**PROVIDED RECORDS:**
......
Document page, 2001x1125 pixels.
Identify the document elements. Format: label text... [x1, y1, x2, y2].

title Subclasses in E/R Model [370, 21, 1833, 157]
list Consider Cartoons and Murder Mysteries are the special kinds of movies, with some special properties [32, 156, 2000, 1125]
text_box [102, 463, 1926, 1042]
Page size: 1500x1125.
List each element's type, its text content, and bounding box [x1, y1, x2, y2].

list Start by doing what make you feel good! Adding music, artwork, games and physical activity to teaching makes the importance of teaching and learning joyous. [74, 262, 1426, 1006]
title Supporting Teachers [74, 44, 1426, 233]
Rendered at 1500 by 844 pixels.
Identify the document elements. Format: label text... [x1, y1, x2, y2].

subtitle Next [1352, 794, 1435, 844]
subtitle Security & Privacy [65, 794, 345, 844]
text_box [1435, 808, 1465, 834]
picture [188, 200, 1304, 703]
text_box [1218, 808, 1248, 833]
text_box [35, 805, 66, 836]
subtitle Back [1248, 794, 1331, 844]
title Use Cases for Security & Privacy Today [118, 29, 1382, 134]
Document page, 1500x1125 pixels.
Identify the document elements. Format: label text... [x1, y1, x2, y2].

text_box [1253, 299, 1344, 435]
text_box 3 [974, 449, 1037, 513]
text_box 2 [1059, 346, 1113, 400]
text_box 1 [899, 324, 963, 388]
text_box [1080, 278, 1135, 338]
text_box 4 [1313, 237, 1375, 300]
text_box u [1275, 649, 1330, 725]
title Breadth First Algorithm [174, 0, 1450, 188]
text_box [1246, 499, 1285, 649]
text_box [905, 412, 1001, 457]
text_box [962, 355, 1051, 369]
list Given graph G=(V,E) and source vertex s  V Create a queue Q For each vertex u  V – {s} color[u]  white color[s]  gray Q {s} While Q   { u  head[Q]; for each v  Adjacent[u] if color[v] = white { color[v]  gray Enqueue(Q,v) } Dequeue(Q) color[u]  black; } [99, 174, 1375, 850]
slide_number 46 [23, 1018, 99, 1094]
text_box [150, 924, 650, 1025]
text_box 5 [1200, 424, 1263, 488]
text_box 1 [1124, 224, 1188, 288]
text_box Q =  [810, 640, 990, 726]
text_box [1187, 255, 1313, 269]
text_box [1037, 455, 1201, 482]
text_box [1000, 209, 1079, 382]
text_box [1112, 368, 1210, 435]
......
Once the line with "text_box [1253, 299, 1344, 435]" has been found in the records above, retype it and every line after it exactly, and include nothing else.

text_box [1253, 299, 1344, 435]
text_box 3 [974, 449, 1037, 513]
text_box 2 [1059, 346, 1113, 400]
text_box 1 [899, 324, 963, 388]
text_box [1080, 278, 1135, 338]
text_box 4 [1313, 237, 1375, 300]
text_box u [1275, 649, 1330, 725]
title Breadth First Algorithm [174, 0, 1450, 188]
text_box [1246, 499, 1285, 649]
text_box [905, 412, 1001, 457]
text_box [962, 355, 1051, 369]
list Given graph G=(V,E) and source vertex s  V Create a queue Q For each vertex u  V – {s} color[u]  white color[s]  gray Q {s} While Q   { u  head[Q]; for each v  Adjacent[u] if color[v] = white { color[v]  gray Enqueue(Q,v) } Dequeue(Q) color[u]  black; } [99, 174, 1375, 850]
slide_number 46 [23, 1018, 99, 1094]
text_box [150, 924, 650, 1025]
text_box 5 [1200, 424, 1263, 488]
text_box 1 [1124, 224, 1188, 288]
text_box Q =  [810, 640, 990, 726]
text_box [1187, 255, 1313, 269]
text_box [1037, 455, 1201, 482]
text_box [1000, 209, 1079, 382]
text_box [1112, 368, 1210, 435]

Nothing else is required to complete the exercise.